Sarebbe una tassa molto elevata rispetto all'estero e avrà un impatto sui prezzi e sull'offerta, ha sostenuto Philipp Kutter (PPD/ZH), aggiungendo che "a pagare saranno i consumatori". Le tasse introdotte in altri paesi europei non hanno comportato un aumento dei costi di sottoscrizione, ha replicato Fabien Fivaz (Verdi/NE), aggiungendo che il progetto correggerebbe anche una disparità tra i giganti del web e i promotori svizzeri: durante la crisi i primi hanno generato miliardi senza partecipare alla creazione cinematografica svizzera.

Dopo lunghe discussioni il plenum ha deciso, con 97 voti a 91 e 3 astensioni, di ridurre la quota all'1%, mentre la sinistra chiedeva di innalzarla al 5%. Gli aiuti non saranno inoltre vincolati alle pellicole indipendenti, come preconizzava l'esecutivo. Oltre alla SSR, anche le emittenti televisive regionali saranno esentate.

Il campo borghese non è invece riuscito a bloccare la proposta di imporre a queste piattaforme l'obbligo di offrire almeno il 30% di pellicole europee. UDC, PLR, e una parte del PPD hanno cercato di eliminare il vincolo o ridurlo al 20%.

"Si vuole creare un mercato fittizio", instaurando una percentuale di film europei che tutti dovrebbero accettare, non importa con quali contenuti, ha affermato invano Christian Wasserfallen (PLR/BE) chiedendo di non entrare nemmeno in materia. Il progetto mira a contrastare il rischio della monocoltura e a difendere le caratteristiche specifiche del nostro Paese, ha spiegato Berset. È necessaria una quota ed è una condizione minima per entrare nel programma "Creative Europe", è stato spiegato da altri oratori.

Edifici e romancio

Il plenum ha in seguito deciso di stanziare altri 20 milioni per la cultura della costruzione, portando il totale 103,9 milioni. L'obiettivo è sviluppare le competenze in questo campo sia tra le autorità, che tra i proprietari di edifici, i progettisti, gli esecutori e il pubblico in generale.

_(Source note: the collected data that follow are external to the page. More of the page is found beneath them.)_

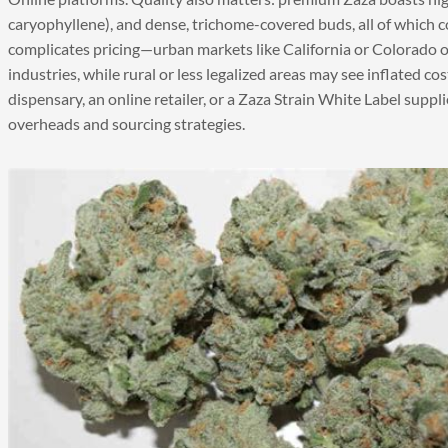
caryophyllene), and dense, trichome-covered buds, all of which 
complicates pricing—urban markets like California or Colorado o
industries, while rural or less legalized areas may see inflated co
dispensary, an online retailer, or a Zaza Strain White Label suppl
overheads and sourcing strategies.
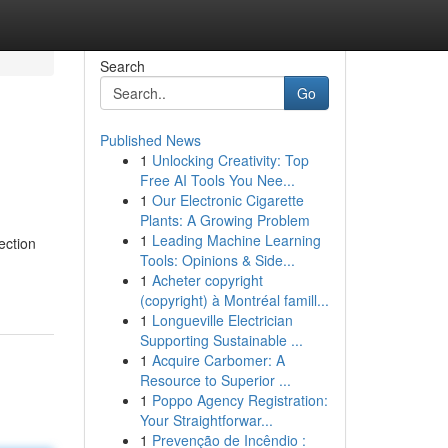
Search
Go
Published News
1
Unlocking Creativity: Top
Free AI Tools You Nee...
1
Our Electronic Cigarette
Plants: A Growing Problem
1
Leading Machine Learning
ection
Tools: Opinions & Side...
1
Acheter copyright
(copyright) à Montréal famill...
1
Longueville Electrician
Supporting Sustainable ...
1
Acquire Carbomer: A
Resource to Superior ...
1
Poppo Agency Registration:
Your Straightforwar...
1
Prevenção de Incêndio :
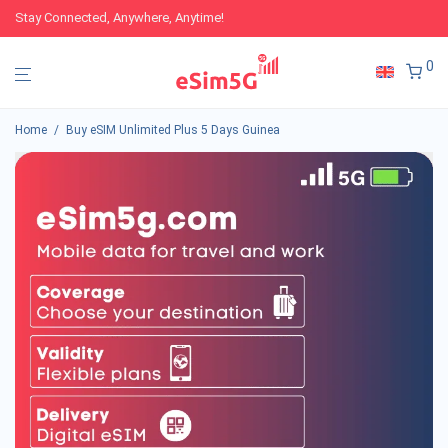
Stay Connected, Anywhere, Anytime!
0
Home
/
Buy eSIM Unlimited Plus 5 Days Guinea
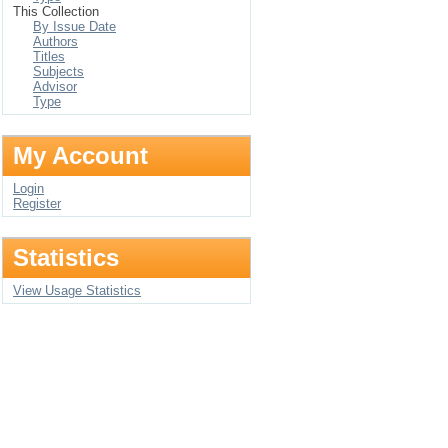
This Collection
By Issue Date
Authors
Titles
Subjects
Advisor
Type
My Account
Login
Register
Statistics
View Usage Statistics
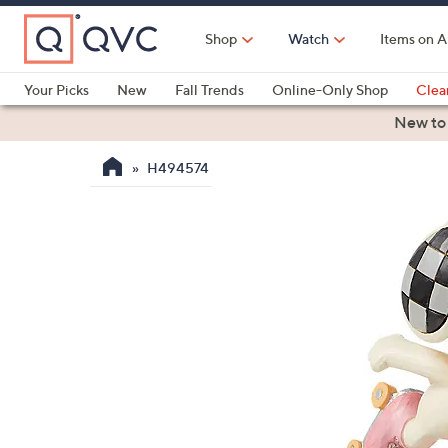
Skip
to
Shop
Watch
Items on A
Main
Content
Your Picks
New
Fall Trends
Online-Only Shop
Clea
Electronics
Kitchen
Food & Wine
Health & Fitness
New to
H494574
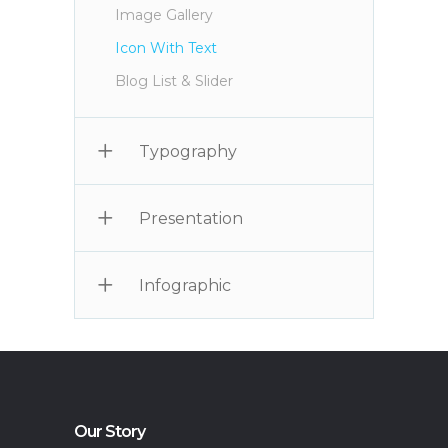
Image Gallery
Icon With Text
Blog List & Slider
Typography
Presentation
Infographic
Our Story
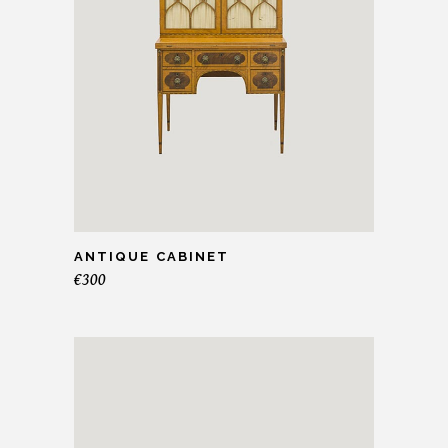
ANTIQUE CABINET
€
300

Ha inoltre deciso di stanziare circa 1,2 milioni a Memoriav, il centro di competenza per le questioni relative al patrimonio audiovisivo analogico o digitale. Altri 1,2 milioni andranno alla promozione del romancio.

Sono state per altro respinte numerose proposte di aumento o riduzione dei finanziamenti. Nessun aiuto, ad esempio, per le librerie o la città di Berna. Anche la somma destinata alle aree di sosta per le popolazioni nomadi di Yenish, Sinti e Rom rimarrà invariata.

Giovani, lingue e musica

Il progetto mira piuttosto a rafforzare altri ambiti, in particolare la coesione nazionale, aumentando le attività di scambio scolastico fra le comunità linguistiche. In totale verranno stanziati quasi 69 milioni, di cui 10 per un programma di scambio destinato agli insegnanti.

Oltre a ciò sarà consolidato il programma "Gioventù e musica", che a detta del governo sta riscuotendo "grande successo". In particolare saranno introdotti provvedimenti specifici per la promozione di talenti in collaborazione con Cantoni e organizzazioni. Per questo insieme si parla di oltre 25,3 milioni, di cui 8,4 aggiuntivi.

Museo nazionale e Pro Helvetia

Saranno inoltre proseguiti i modelli di cooperazione tra cultura ed economia nel campo della creazione e dell'innovazione. Il sostegno al design e ai media interattivi sarà sviluppato da Pro Helvetia con un budget di 180,4 milioni.

Tra le altre misure è previsto un incremento dei mezzi operativi a 134,5 milioni per consentire al Museo nazionale svizzero di continuare a offrire mostre di riferimento sulla storia elvetica.

Il Consiglio nazionale ha pure approvato una mozione per la mobilità e lo scambio linguistico degli apprendisti con 134 voti favorevoli e 58 contrari.

Entrambi i dossier vanno agli Stati.